>>281484Fascism doesn't mean "frens with Hitler".
At its core, it is the very broad concept of "we're stronger together". More specifically, it is an ideology that sets the protection of [b]the group as its ultimate goal, and seeks to achieve said goal through members of said group working closely together against anyone who'd deter them in it, be it foreign enemy, infiltrator or traitor.
Notice how it doesn't restrict you in how you define the group. It could be a nation, a race, citizenry, employees of some company, members of some club or people sharing the same eye colour. Anything, basically.
Hitler defined his groups as the German nation and the Aryan/Germanic race. (Yes, definitions of race change over time, it is just as much of a social concept as it is genetic.)
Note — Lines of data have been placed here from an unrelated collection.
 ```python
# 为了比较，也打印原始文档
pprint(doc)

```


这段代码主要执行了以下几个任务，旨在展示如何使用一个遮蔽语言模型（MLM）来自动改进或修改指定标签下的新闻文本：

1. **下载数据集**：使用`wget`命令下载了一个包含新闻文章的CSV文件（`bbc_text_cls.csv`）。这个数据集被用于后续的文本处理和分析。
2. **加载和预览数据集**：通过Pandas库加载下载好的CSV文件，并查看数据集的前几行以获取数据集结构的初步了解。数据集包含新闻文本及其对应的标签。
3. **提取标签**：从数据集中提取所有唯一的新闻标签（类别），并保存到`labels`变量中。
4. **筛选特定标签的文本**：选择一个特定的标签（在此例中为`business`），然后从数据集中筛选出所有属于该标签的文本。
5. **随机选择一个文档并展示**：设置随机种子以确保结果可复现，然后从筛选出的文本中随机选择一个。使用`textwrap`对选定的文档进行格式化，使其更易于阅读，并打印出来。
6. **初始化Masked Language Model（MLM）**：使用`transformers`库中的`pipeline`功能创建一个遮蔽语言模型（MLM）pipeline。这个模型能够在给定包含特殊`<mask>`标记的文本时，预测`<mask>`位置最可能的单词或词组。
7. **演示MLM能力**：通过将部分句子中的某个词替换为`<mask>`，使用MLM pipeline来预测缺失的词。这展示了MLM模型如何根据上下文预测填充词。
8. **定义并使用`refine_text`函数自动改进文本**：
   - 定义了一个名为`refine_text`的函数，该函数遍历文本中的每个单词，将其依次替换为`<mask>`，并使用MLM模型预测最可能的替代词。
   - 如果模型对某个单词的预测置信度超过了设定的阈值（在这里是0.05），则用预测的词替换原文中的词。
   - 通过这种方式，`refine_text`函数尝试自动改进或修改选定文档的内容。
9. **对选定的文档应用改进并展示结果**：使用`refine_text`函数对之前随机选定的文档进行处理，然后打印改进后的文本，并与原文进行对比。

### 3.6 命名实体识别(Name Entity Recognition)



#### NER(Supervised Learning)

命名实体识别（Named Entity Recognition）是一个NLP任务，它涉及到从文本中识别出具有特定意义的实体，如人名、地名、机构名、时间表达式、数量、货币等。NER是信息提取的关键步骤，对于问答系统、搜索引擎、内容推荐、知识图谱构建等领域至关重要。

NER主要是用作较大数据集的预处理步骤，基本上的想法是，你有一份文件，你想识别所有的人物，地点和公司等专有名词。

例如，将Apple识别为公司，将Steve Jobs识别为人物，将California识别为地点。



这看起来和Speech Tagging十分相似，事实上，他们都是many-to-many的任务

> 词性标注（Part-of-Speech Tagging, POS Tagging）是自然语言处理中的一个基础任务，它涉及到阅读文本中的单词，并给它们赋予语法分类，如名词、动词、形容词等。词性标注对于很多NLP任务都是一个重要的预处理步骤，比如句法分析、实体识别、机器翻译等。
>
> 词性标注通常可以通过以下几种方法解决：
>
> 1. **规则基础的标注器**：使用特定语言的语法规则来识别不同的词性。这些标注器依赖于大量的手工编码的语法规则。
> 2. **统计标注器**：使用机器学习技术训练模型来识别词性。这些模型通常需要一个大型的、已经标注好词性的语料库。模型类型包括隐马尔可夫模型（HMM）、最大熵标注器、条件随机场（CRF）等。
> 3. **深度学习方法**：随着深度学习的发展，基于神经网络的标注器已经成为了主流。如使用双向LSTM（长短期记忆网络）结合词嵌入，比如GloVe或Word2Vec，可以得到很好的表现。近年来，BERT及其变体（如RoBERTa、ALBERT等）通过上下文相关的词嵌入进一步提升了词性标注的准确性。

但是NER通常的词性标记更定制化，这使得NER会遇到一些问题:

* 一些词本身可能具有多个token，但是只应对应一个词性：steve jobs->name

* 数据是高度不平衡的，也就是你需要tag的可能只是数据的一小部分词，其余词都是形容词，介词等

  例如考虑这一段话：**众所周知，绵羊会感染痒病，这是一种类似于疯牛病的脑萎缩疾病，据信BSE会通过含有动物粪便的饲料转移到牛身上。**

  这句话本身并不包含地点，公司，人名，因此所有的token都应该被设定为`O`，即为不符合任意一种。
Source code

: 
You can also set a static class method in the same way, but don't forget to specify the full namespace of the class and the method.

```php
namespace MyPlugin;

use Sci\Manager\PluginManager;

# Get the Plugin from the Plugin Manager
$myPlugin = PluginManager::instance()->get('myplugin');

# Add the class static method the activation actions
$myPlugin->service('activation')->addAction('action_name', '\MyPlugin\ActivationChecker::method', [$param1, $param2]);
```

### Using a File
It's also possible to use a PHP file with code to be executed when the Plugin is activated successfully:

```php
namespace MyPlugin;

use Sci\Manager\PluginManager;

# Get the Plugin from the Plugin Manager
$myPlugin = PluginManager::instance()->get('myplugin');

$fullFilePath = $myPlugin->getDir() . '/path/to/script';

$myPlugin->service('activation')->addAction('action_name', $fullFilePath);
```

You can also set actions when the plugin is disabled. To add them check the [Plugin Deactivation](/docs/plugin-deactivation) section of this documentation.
Churchill though, he subscribed to things such as "being British", so that probably would've been the group he was thinking of in this context. Notice how this is radically different, and not based on national identity. (I mean, just ask the Irish. Or the Scots. Or the Welsh.) Another possibility is that he meant the Anglo-Saxon. This one would be based on nationality, yet still be a natural enemy to the Pan-Germanic cultural efforts of Germany at the time.
Also worth to note that any group can and do have its own goals regardless of fascism. Fascism itself is not the goal, it is just one of the tools for keeping the group going so that they can achieve the actual goals they might have. It just so happens that the goals of the UK during that time period also opposed the goals of Hitler and Germany.
So there you have it, an eventual conflict was unavoidable. They opposed each other on every possible level. They defined their groups in a different way, their definitions of the groups and the groups themselves were at odds, and their political and material interests also supported identifying each other as enemies.